Amazon's latest Atlas 5 launch added satellites to a constellation that is running years behind schedule and is now short on rockets. The company has 241 spacecraft in orbit. It needs 1,616 to meet the halfway milestone in its FCC license by July, and it has told the FCC it will not get there.
The company filed for a 24-month extension in January, asking until July 2028 to deploy half its 3,232-satellite constellation. The filing did not dress up the reason. "The shortage has been driven by manufacturing disruptions, the failure and grounding of new launch vehicles, and limitations in spaceport capacity," Amazon told the FCC. That is a rare piece of candor from a company that spent years insisting everything was on track.
The numbers do not cooperate. Amazon has reserved more than 100 launches across four providers — United Launch Alliance, Arianespace, Blue Origin, and SpaceX — for a combined contract value exceeding $10 billion. It has invested over $200 million in ULA facility upgrades at Cape Canaveral. It built a 172,000-square-foot manufacturing plant in Kirkland, Washington capable of producing 30 satellites per week — over 1,500 per year. Production is not the bottleneck. The rockets are.
ULA's Vulcan Centaur, which Amazon contracted for 38 launches, has been grounded since a solid rocket booster anomaly during a February Space Force mission. Months of investigation lie ahead before it flies again. Blue Origin's New Glenn has not yet launched a single Amazon satellite, despite 12 contracted flights plus 15 options.
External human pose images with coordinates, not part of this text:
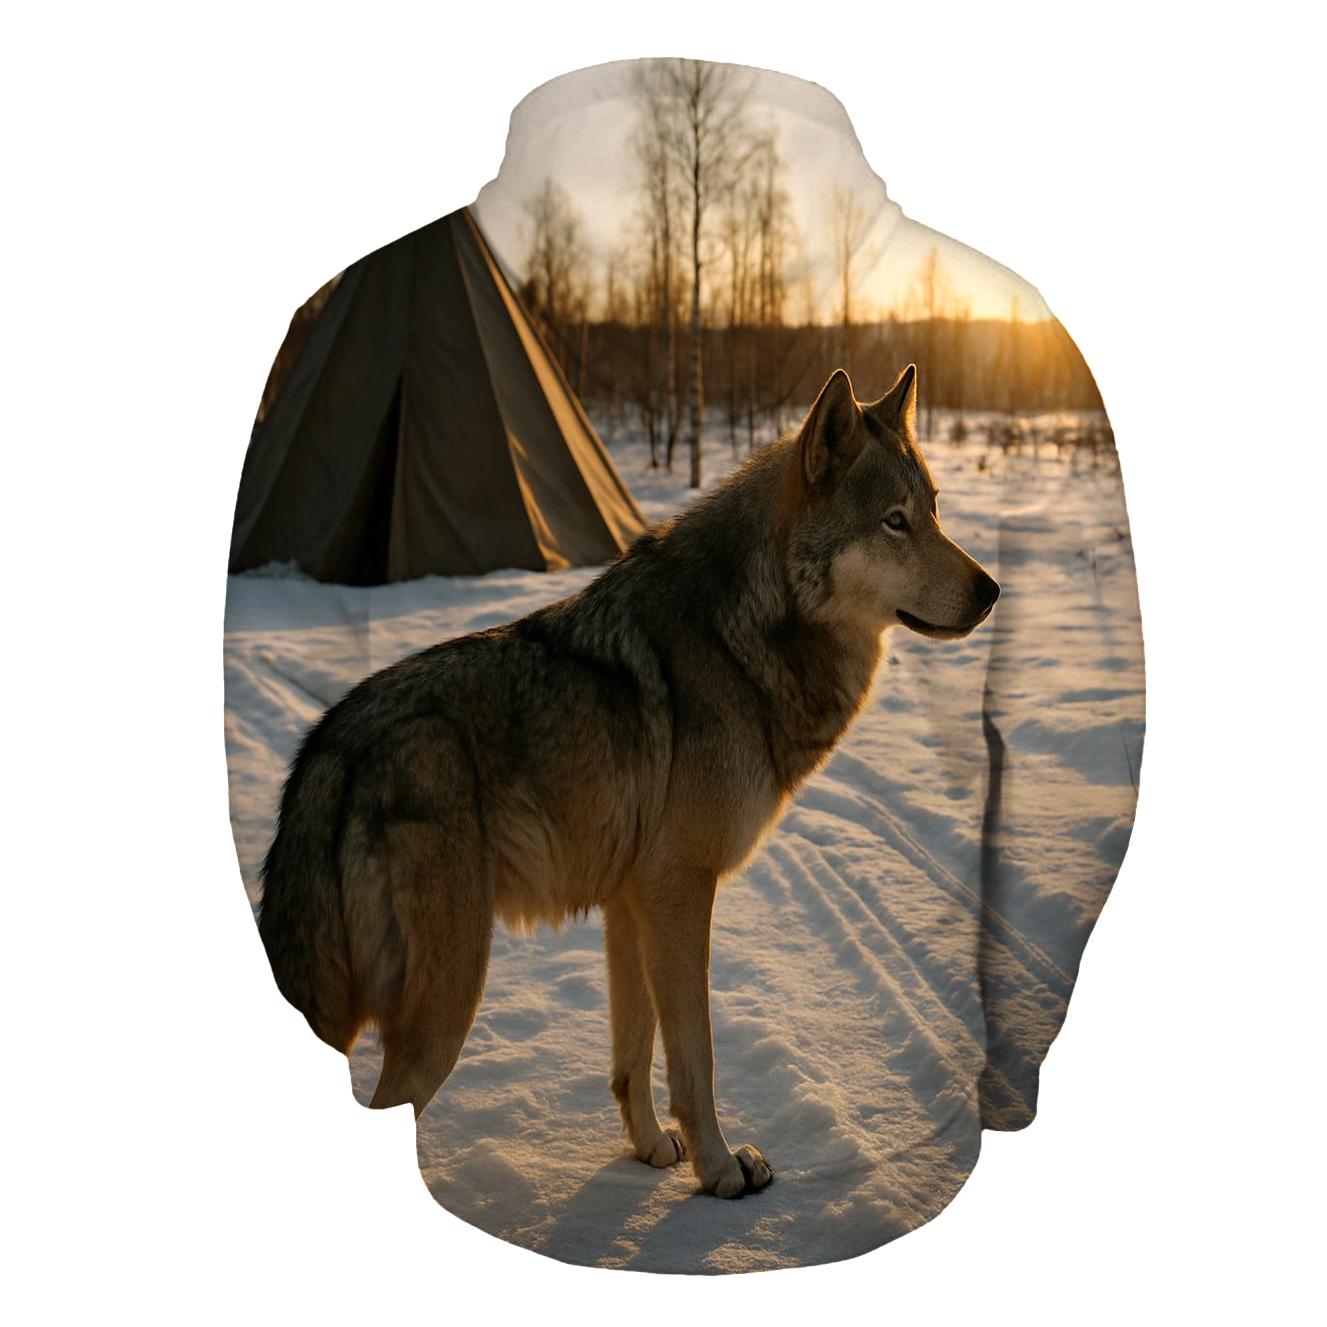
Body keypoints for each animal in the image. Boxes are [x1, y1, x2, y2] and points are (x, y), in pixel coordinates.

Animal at [258, 365, 999, 1198]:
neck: (743, 635)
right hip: (446, 1006)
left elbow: (632, 1052)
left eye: (933, 510)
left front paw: (649, 1148)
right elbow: (694, 1055)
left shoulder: (629, 900)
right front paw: (721, 1169)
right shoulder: (679, 889)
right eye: (893, 522)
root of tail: (327, 751)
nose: (990, 591)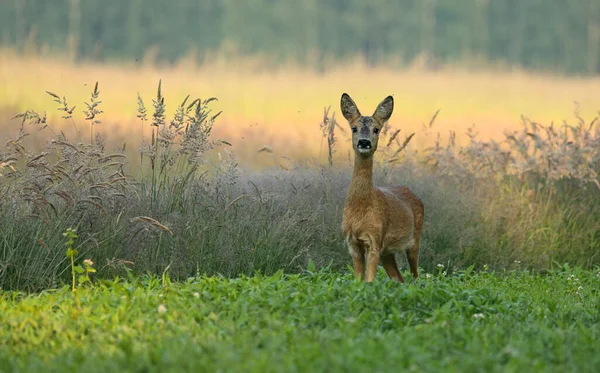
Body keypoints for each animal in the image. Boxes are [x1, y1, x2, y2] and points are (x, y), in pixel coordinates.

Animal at [340, 92, 424, 282]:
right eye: (354, 128)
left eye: (376, 129)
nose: (364, 142)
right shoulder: (352, 243)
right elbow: (358, 281)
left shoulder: (374, 240)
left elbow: (369, 281)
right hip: (388, 253)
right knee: (400, 278)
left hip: (415, 240)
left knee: (415, 276)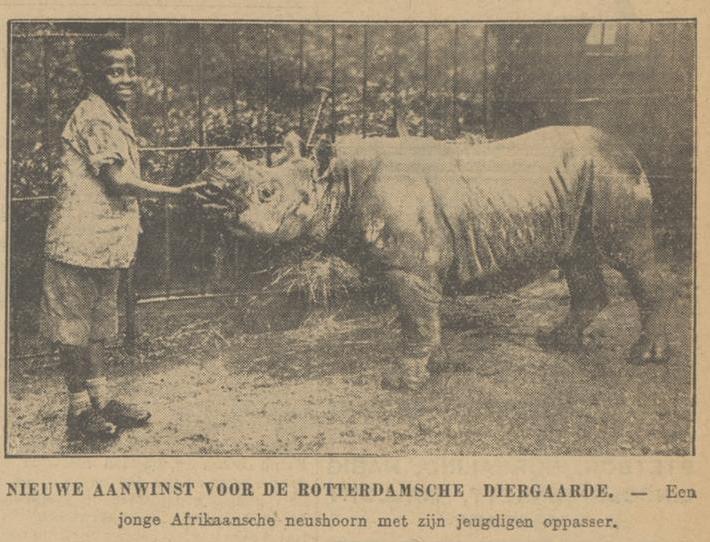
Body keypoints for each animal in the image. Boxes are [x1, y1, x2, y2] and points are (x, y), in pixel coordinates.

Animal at [195, 126, 670, 390]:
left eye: (266, 193)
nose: (214, 200)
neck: (337, 182)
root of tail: (626, 146)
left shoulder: (407, 266)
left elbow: (415, 318)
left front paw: (401, 382)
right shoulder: (414, 268)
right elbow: (423, 316)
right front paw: (436, 365)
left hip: (611, 173)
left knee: (628, 255)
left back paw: (646, 357)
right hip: (581, 180)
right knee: (576, 255)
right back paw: (555, 341)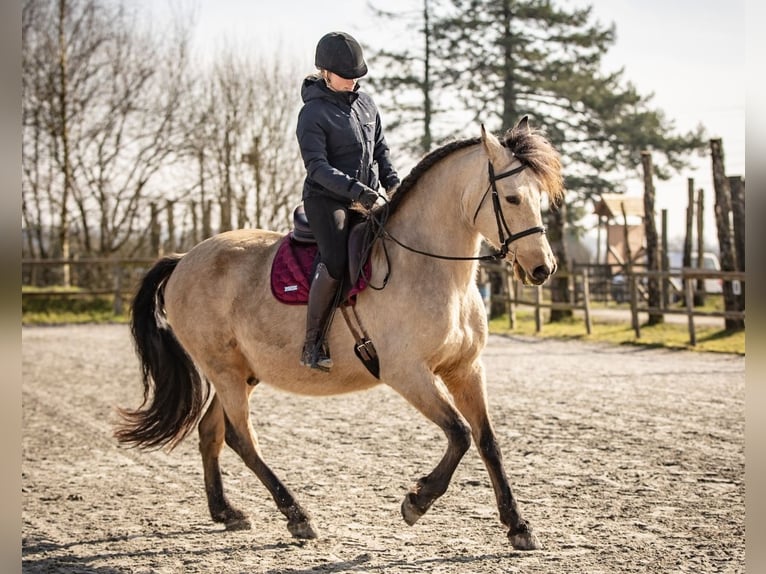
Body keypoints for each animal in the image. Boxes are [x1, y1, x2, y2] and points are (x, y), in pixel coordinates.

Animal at [117, 115, 568, 552]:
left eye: (539, 198)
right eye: (512, 198)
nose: (543, 268)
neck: (431, 269)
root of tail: (183, 259)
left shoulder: (466, 369)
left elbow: (487, 440)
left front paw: (518, 526)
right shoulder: (407, 373)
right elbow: (458, 433)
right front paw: (416, 501)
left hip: (238, 374)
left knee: (211, 433)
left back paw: (227, 512)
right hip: (224, 372)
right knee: (242, 439)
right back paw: (297, 516)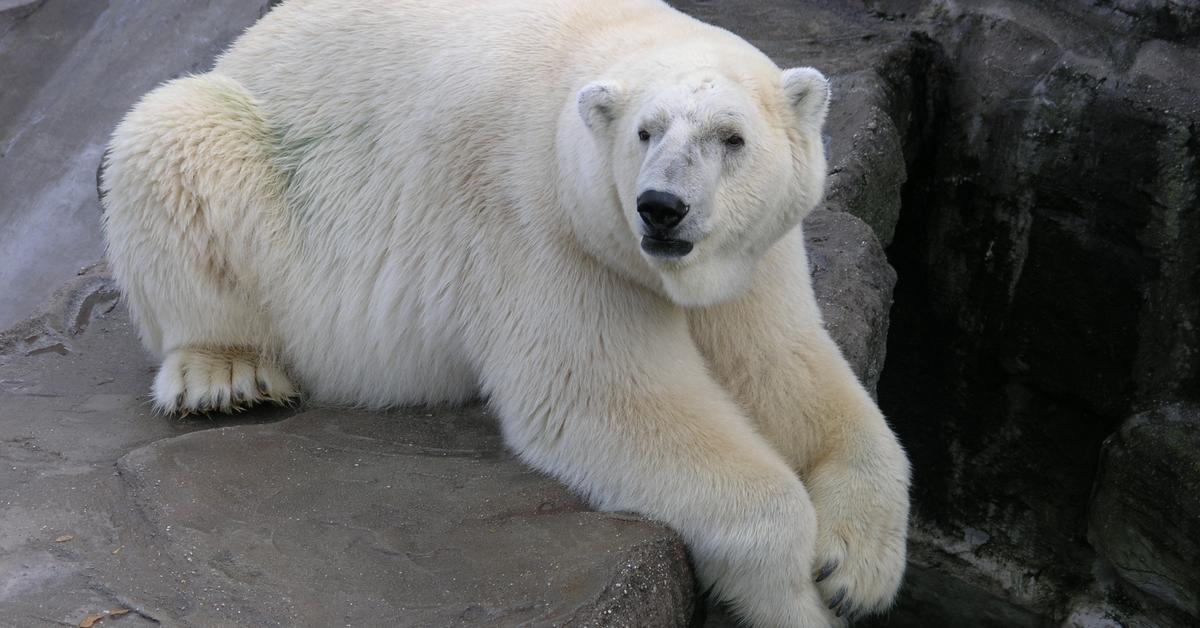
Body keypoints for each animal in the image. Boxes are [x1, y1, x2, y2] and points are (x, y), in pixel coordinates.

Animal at [100, 0, 907, 624]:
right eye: (645, 131)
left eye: (731, 138)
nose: (661, 207)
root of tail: (241, 45)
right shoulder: (543, 224)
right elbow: (606, 396)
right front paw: (796, 597)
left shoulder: (754, 254)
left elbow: (787, 365)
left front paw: (854, 568)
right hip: (263, 164)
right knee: (174, 131)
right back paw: (225, 373)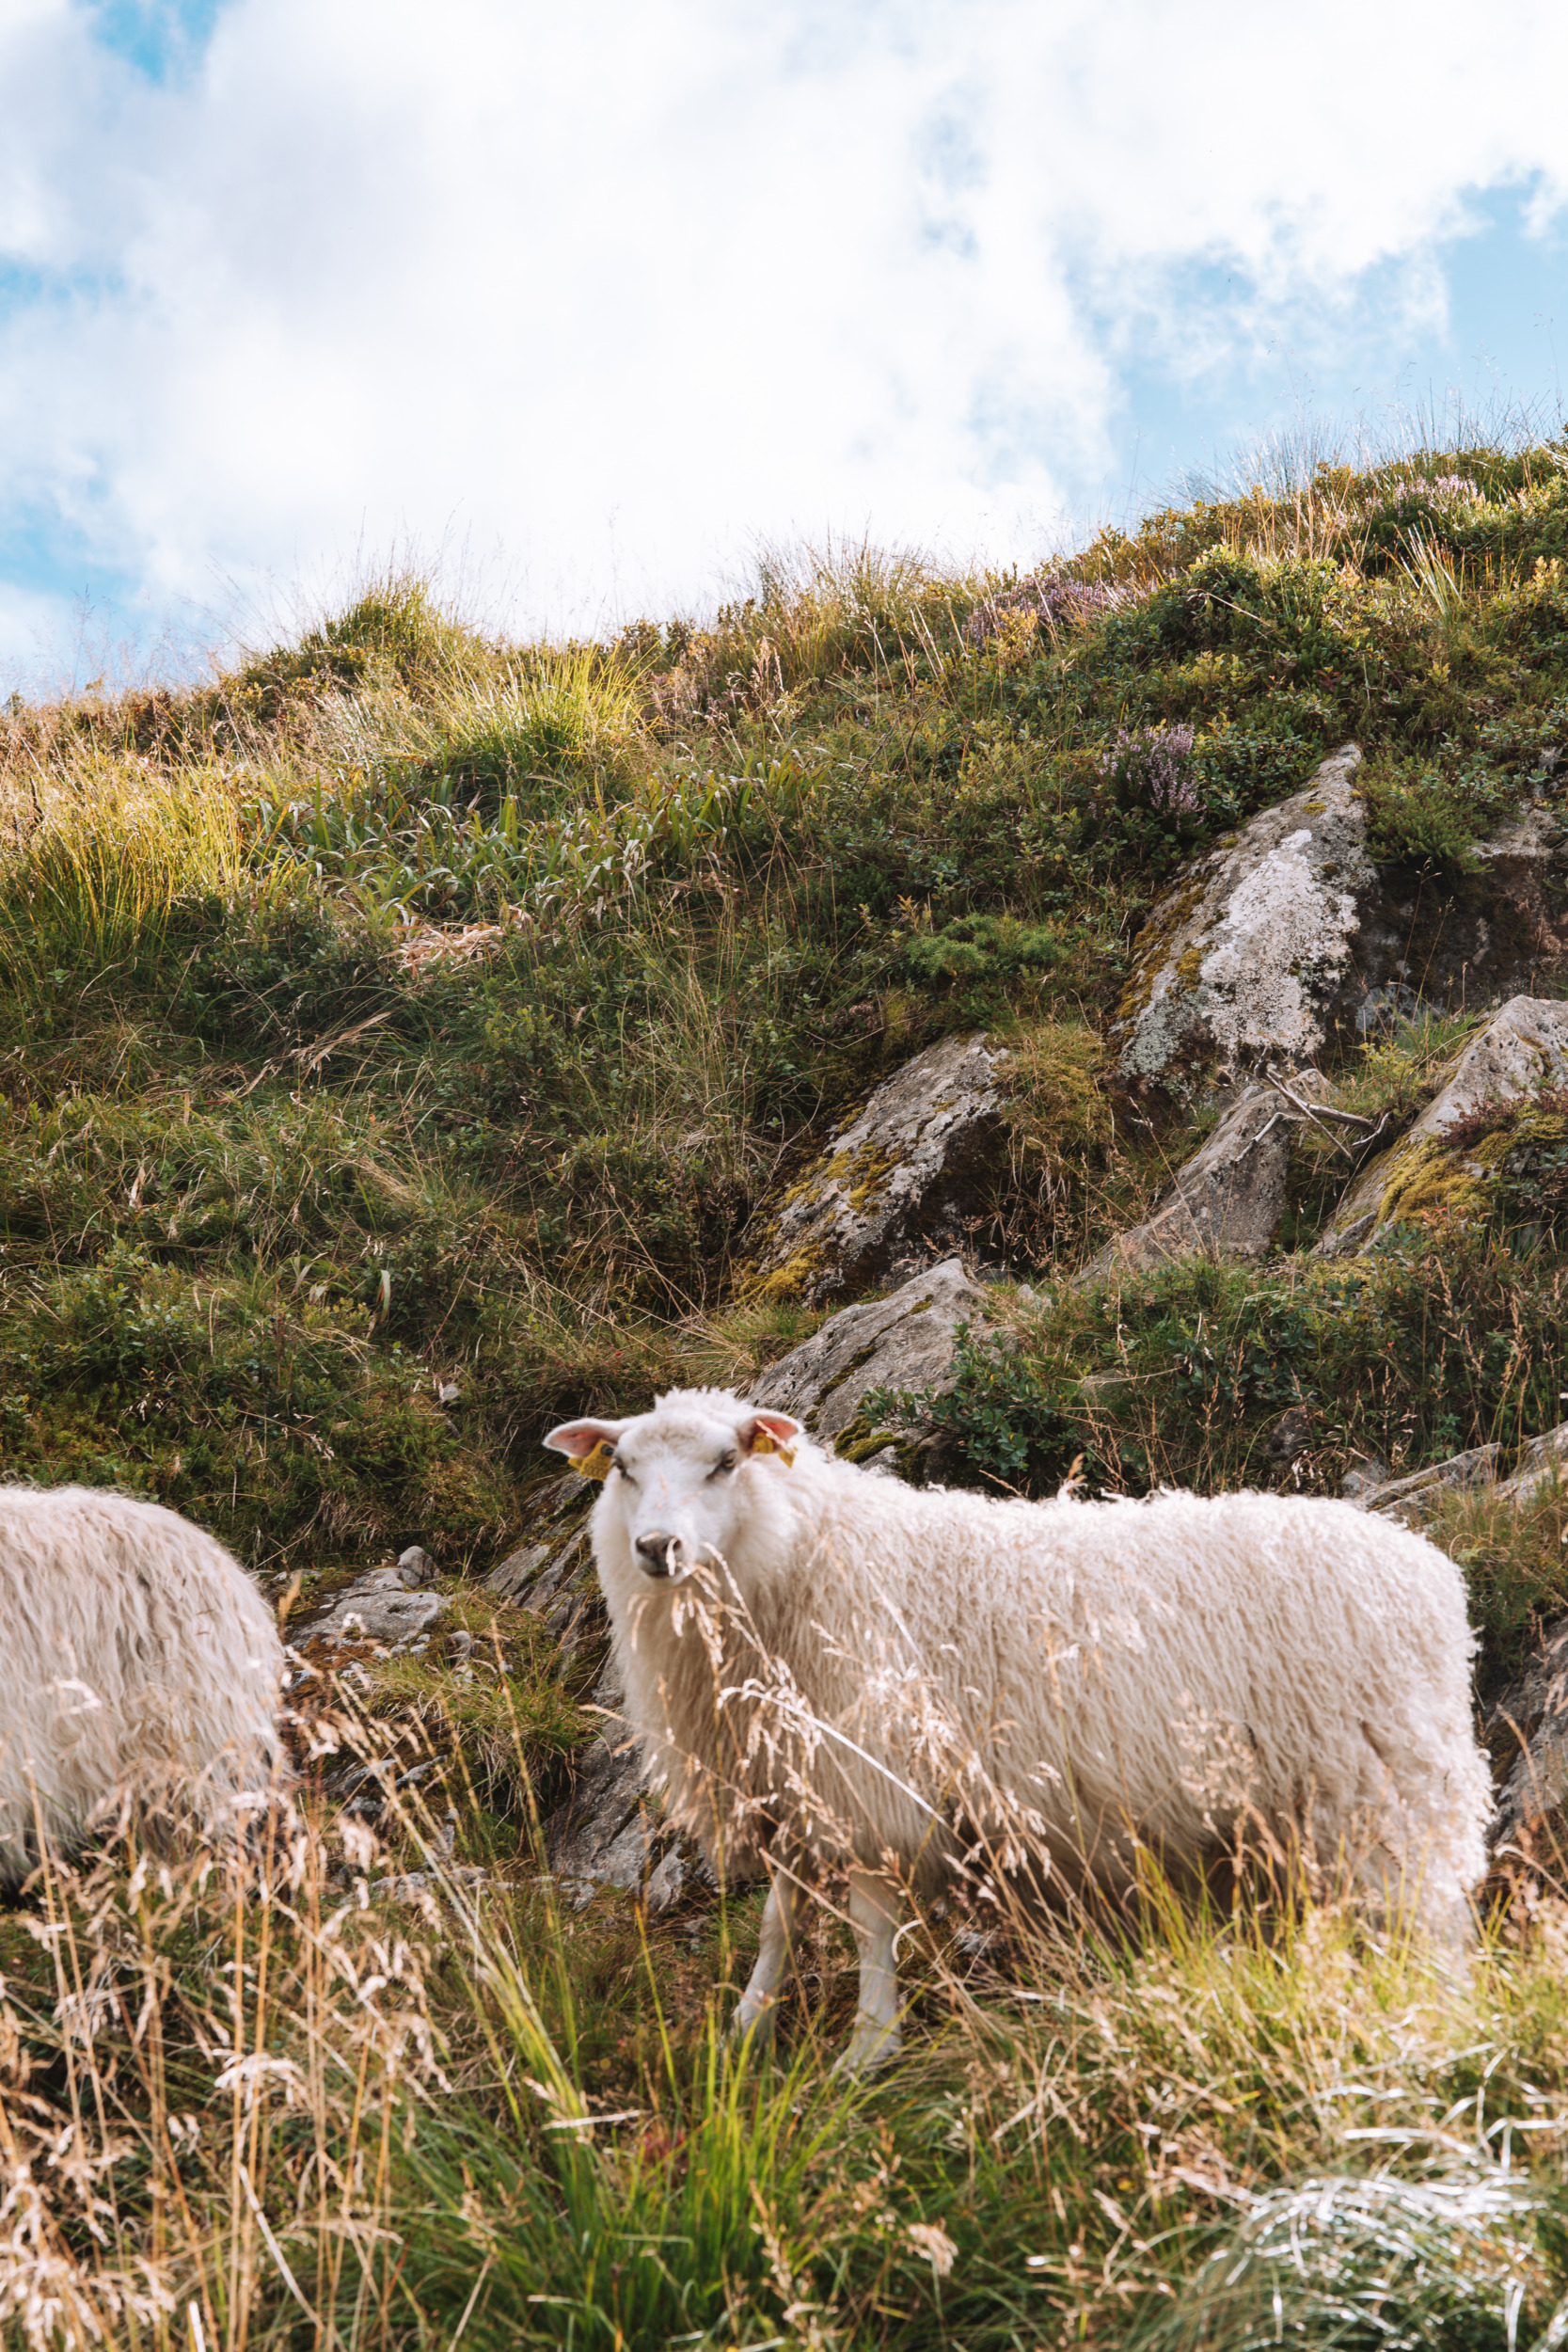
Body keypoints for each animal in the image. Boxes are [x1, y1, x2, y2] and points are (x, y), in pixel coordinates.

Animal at [549, 1383, 1495, 2070]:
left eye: (724, 1463)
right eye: (621, 1466)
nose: (657, 1549)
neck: (805, 1557)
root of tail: (1429, 1570)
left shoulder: (872, 1776)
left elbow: (869, 1922)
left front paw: (868, 2048)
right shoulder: (790, 1779)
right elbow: (780, 1919)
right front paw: (748, 2024)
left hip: (1385, 1787)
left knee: (1428, 1922)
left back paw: (1433, 2022)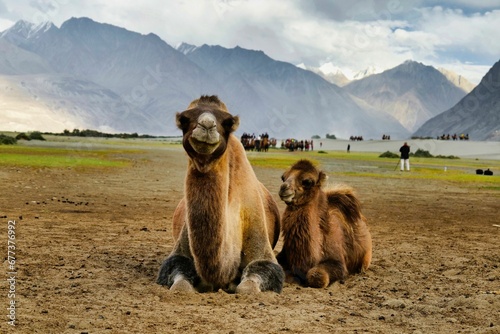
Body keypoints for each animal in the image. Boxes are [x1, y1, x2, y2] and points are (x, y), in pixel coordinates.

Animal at [158, 95, 284, 294]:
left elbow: (247, 287)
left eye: (228, 122)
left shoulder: (262, 245)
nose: (207, 125)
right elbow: (180, 284)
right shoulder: (179, 252)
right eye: (184, 119)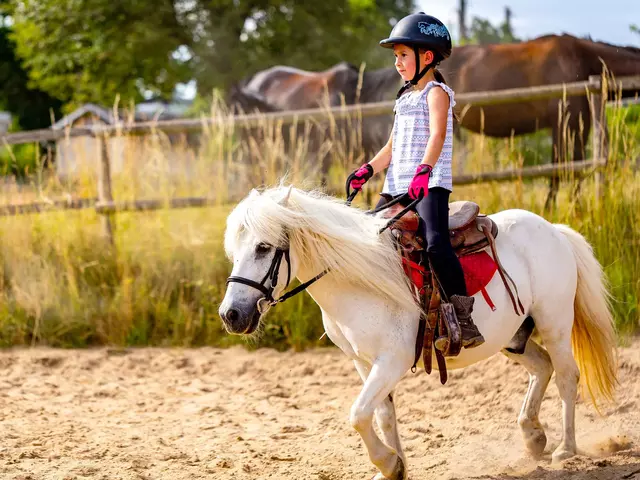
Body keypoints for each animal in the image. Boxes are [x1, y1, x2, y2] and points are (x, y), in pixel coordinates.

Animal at [218, 184, 616, 480]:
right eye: (234, 251)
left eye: (263, 247)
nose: (231, 315)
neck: (358, 279)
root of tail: (553, 230)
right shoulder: (363, 362)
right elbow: (381, 415)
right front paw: (396, 467)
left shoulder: (391, 362)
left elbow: (358, 414)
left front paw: (388, 462)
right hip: (512, 337)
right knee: (542, 367)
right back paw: (533, 436)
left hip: (554, 322)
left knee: (566, 375)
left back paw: (565, 449)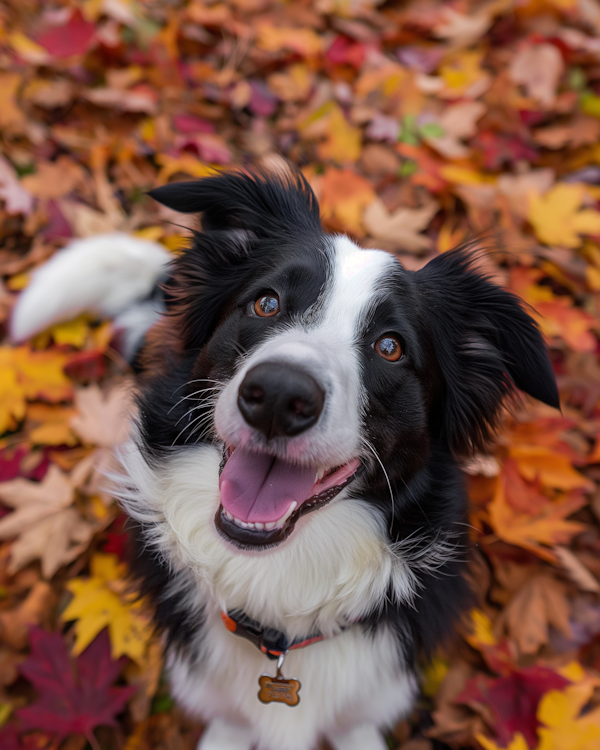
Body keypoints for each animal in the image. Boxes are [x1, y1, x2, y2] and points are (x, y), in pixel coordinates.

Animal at [9, 172, 560, 750]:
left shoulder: (363, 714)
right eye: (266, 304)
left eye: (390, 347)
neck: (280, 597)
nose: (277, 394)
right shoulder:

Ariane 6 is new and working through its own ramp. That leaves Atlas V — three more launches remain — and SpaceX, where Amazon purchased 10 additional Falcon 9 flights on top of three already completed.
The SpaceX bookings carry a history. Amazon originally excluded SpaceX from the bidding process, a decision driven by the Bezos-Musk rivalry that resulted in a 2023 shareholder lawsuit. By the time Amazon came around to buying Falcon 9 launches, SpaceX, according to its own disclosures, had deployed more than 9,000 Starlink satellites and acquired 9 million subscribers. Amazon has 241.
Amazon's January filing projected roughly 700 satellites in orbit by the July deadline — less than half the required 1,616. The FCC's mid-point milestone is not a soft target. It is the condition under which Amazon retains the right to operate the constellation at all. Missing it does not mean a fine. It means losing the license.
SpaceX filed opposition to the extension in early April, arguing Amazon violated orbital debris requirements. Amazon countered that SpaceX moved its own satellites into overlapping orbits specifically to create the collision risk. The FCC has not ruled.
What is structurally interesting is the position Amazon has put itself in. It spent $10 billion on launch reservations and $200 million on ground infrastructure, built a factory that can outpace any available rocket, and is still waiting on vehicles that have not arrived or are currently grounded. The company that spent years on the sidelines watching SpaceX build a working constellation is now paying a premium to catch up on a vehicle mix that does not yet exist at scale.
The FCC extension request is pending. The July deadline is not. At current deployment rates, with Atlas V nearly exhausted and Vulcan grounded, Amazon will enter the hearing with fewer than half the satellites it needs — and a SpaceX opposition brief on file.